We need to understand:
  • How Java stores objects
  • What happens when we copy them
  • How method calls work with objects
That’s our next topic: Object References!

Subsection 3.5.10 Exercises: Encapsulation & Abstraction

Checkpoint 3.5.1. Multiple Choice: Encapsulation vs. Abstraction.

Which statement best distinguishes encapsulation from abstraction?
  • Encapsulation protects data by bundling it with methods and restricting direct access, while abstraction hides complex implementation details behind a simpler interface.
  • Exactly. Encapsulation is about bundling and protection, whereas abstraction is about hiding complexity.
  • Encapsulation means we cannot write constructors; abstraction means we cannot have any private fields.
  • Incorrect.

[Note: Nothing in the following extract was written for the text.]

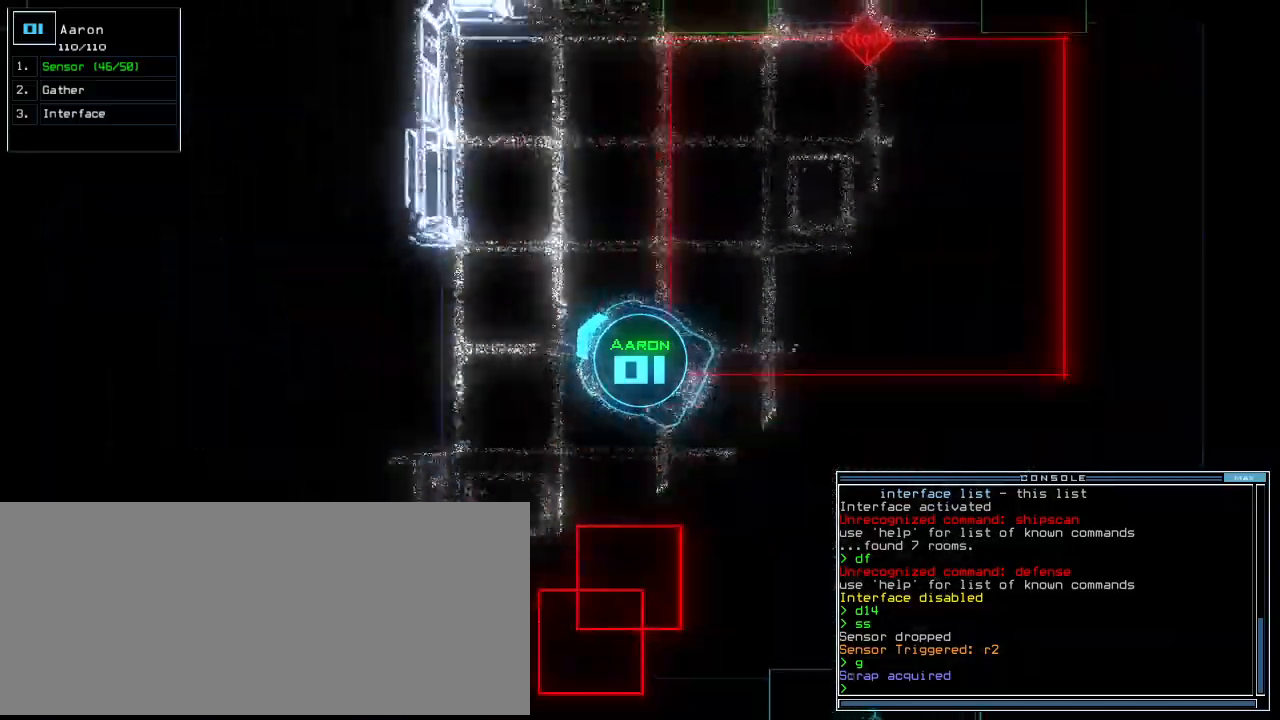
{"keys": ["right", "up"], "events": []}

Constructors and private fields are independent of these definitions.
  • Encapsulation forces all data to be global, while abstraction forbids using methods longer than 5 lines.
  • No. Encapsulation encourages hiding data, not making it global, and there’s no rule about method line limits.
  • There is no real difference. Both terms refer to exactly the same concept in Java.
  • They are related but distinct concepts.

Checkpoint 3.5.2. True/False: Private Fields.

    Marking a field private means code outside the class cannot access it directly, forcing all modifications through the class’s methods.
  • True.

  • Correct! Making a field private enforces that only the class itself can read or write that field, which is a key part of encapsulation.
  • False.

  • Correct! Making a field private enforces that only the class itself can read or write that field, which is a key part of encapsulation.

Checkpoint 3.5.3. Short Answer: Handling Negative Health.

In the section, we saw that a Player class can prevent negative health by restricting access to its health field. In 1–2 sentences, explain how you would enforce the “health ≥ 0” rule if someone tries p1.setHealth(-999) or p1.takeDamage(1000).
Solution.
Sample Solution: I’d make health private and provide methods like setHealth or takeDamage that check if the new health would be negative, then set it to 0 instead. This ensures outsiders can’t directly write p1.health = -999, preserving the invariant “health ≥ 0.”

Checkpoint 3.5.4. Parsons: Encapsulate the Player’s Data.

Below is a short snippet of “scattered” code for a game. Rearrange the following lines to create a single, valid Player class with private fields and methods heal and takeDamage enforcing “health ≥ 0.”
Hint: This code should compile as one class. There is only one correct arrangement of braces and method definitions.

Checkpoint 3.5.5. Multiple Choice: Ways to Enforce Constraints.

In “Different Ways to Enforce Rules,” we saw strategies like constructor checks, method guards, and range enforcement. Which approach forcibly rejects or denies an invalid operation, often returning success/failure as a boolean?
  • Constructor Checks
  • Constructor checks can fix or adjust invalid data at creation, but they don’t inherently “reject” an operation with a boolean return.
  • Range Enforcement
  • Range enforcement might clamp or adjust the data, but it’s not necessarily rejecting with success/failure.
  • Complete Rejection (returning success/failure)
  • Right! “Complete Rejection” is where a method returns false if the operation fails, rather than automatically fixing or adjusting it.
  • Method Guards
  • Method guards can correct or clamp input, but they don’t always return success/failure.

Checkpoint 3.5.6. Reflection: OOP vs. Non-OOP Approaches.

Think back to the “Two Ways: Keep or Package Pieces” example. In 2–4 sentences, explain how making a Player class with private data and methods (like heal) helps prevent the mistakes we saw in the scattered code (where direct global variables were easy to misuse).
Solution.
Sample Solution: A Player class keeps all relevant data and logic together, so we can’t just accidentally do playerHealth = -999 or pass the wrong variable order. private fields force changes through safe methods that enforce “health ≥ 0.” This cuts down on guesswork and makes the code clearer by grouping data and actions in one place.